## Tasks to perform
a – Decide whether each statement agrees with the article on Martin Shkreli's arrest below, and for each answer yes or no, quoting the words of the article that decide it. (i) Turing Pharmaceuticals raised the price of Daraprim from $13.50 to $750 per pill. (ii) Shkreli founded Retrophin in 2009. (iii) In 2010, MSMB Capital actually held $35 million in assets.
b – Write a continuation of the article on Martin Shkreli's arrest below, starting after its last sentence.

Martin Shkreli, the 32-year-old former hedge fund manager who became infamous earlier this year for price-gouging lifesaving medications, was arrested Thursday morning on charges of securities fraud stretching back several years. Shkreli is accused of lying to investors about the state of his now-defunct hedge funds, MSMB Capital and MSMB Healthcare, and then illegally using money and stock from biotechnology firm Retrophin, of which he was then CEO, to pay off his debts.
Shkreli provoked popular outrage in September after announcing that Turing Pharmaceuticals, another biotechnology firm founded by Shkreli, would raise the price of Daraprim, a 62-year-old drug used to treat toxoplasmosis, by 4,000 percent, from $13.50 to $750 per pill.
Although much of the popular outrage centered around Shkreli personally (ABC dubbed him “the most hated man in America”), the practice of buying up older drugs in order to jack up their prices is rampant across the pharmaceutical industry. Nevertheless, especially after his unrepentant statements to the press, Shkreli became something of a poster child for the antisocial and essentially criminal behavior of Wall Street in the pursuit of ever-higher profits (See: US pharmaceutical industry price-gouging and the case of Martin Shkreli)
It is noteworthy that Shkreli’s undoing has come not from swindling ordinary patients in need of lifesaving medicines, but from swindling his wealthy investors, leading them to believe that they stood to make millions off of financial speculation.
Shkreli is accused of defrauding millions from his investors by lying about the earnings and assets of his hedge funds beginning in 2009, while paying far more to himself than he was contractually entitled to. Shkreli’s funds lost millions from bad bets made on pharmaceutical stocks, which he then worked to conceal from his investors.
“Shkreli essentially ran his company like a Ponzi scheme where he used each subsequent company to pay off defrauded investors from the prior company,” Brooklyn US Attorney Robert Capers told a press conference.
In 2010, for example, Shkreli told investors in MSMB Capital that the fund had made returns of 37.77 percent since its founding and had $35 million in assets. In fact, the fund had lost 18 percent and had a balance of only a few hundred dollars. In 2011, Shkreli founded the pharmaceutical company Retrophin, whose business model also relied on buying up older medication and jacking up their prices. He then utilized sham consulting contracts to pay $7.6 million of company money to his earlier investors, despite the fact that Retrophin was not liable for those debts.

## Dataset extract
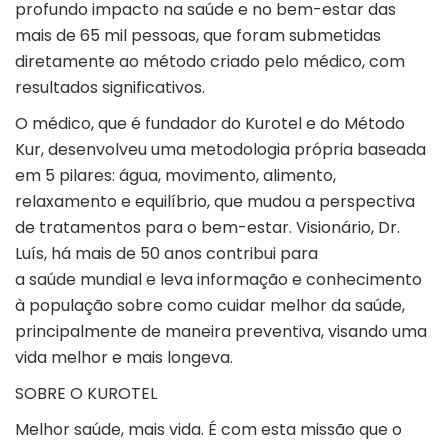
profundo impacto na saúde e no bem-estar das
mais de 65 mil pessoas, que foram submetidas
diretamente ao método criado pelo médico, com
resultados significativos.
O médico, que é fundador do Kurotel e do Método
Kur, desenvolveu uma metodologia própria baseada
em 5 pilares: água, movimento, alimento,
relaxamento e equilíbrio, que mudou a perspectiva
de tratamentos para o bem-estar. Visionário, Dr.
Luís, há mais de 50 anos contribui para
a saúde mundial e leva informação e conhecimento
à população sobre como cuidar melhor da saúde,
principalmente de maneira preventiva, visando uma
vida melhor e mais longeva.
SOBRE O KUROTEL
Melhor saúde, mais vida. É com esta missão que o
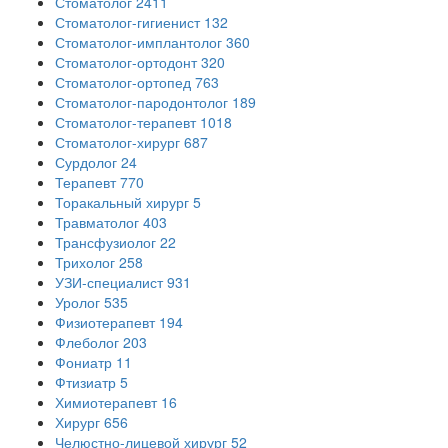
Стоматолог
2411
Стоматолог-гигиенист
132
Стоматолог-имплантолог
360
Стоматолог-ортодонт
320
Стоматолог-ортопед
763
Стоматолог-пародонтолог
189
Стоматолог-терапевт
1018
Стоматолог-хирург
687
Сурдолог
24
Терапевт
770
Торакальный хирург
5
Травматолог
403
Трансфузиолог
22
Трихолог
258
УЗИ-специалист
931
Уролог
535
Физиотерапевт
194
Флеболог
203
Фониатр
11
Фтизиатр
5
Химиотерапевт
16
Хирург
656
Челюстно-лицевой хирург
52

## Per-task answers
a –
(i) Yes: "from $13.50 to $750 per pill."
(ii) No: "In 2011, Shkreli founded the pharmaceutical company Retrophin."
(iii) No: "In fact, the fund had lost 18 percent and had a balance of only a few hundred dollars."

b –
Shkreli was allegedly aided in this scheme by corporate lawyer Evan Greebel, who was also arrested on Thursday. Retrophin’s board of directors forced Shkreli out as CEO in September 2014 and filed a $65 million lawsuit alleging that Shkreli used the company as his own personal “piggy bank.”
Shkreli founded Turing Pharmaceuticals in February of this year, where he continued his speculative activities. In addition to jacking up the price of Daraprim, Shkreli also lobbied the Food and Drug Administration (FDA) not to approve drugs made by companies whose stock he was short-selling.
Shkreli’s activities became known to a wider public when a New York Times article in September on price gouging in the pharmaceuticals industry focused on Turing’s purchase of Daraprim. Despite popular outrage, and self-serving calls from politicians such as Hillary Clinton for him to cancel the price increase, Shkreli remained adamant. “There’s no doubt, I’m a capitalist,” Shkreli told CBS in an interview. “… I’m trying to create a big drug company, a successful drug company, a profitable drug company. We’re trying to flourish.”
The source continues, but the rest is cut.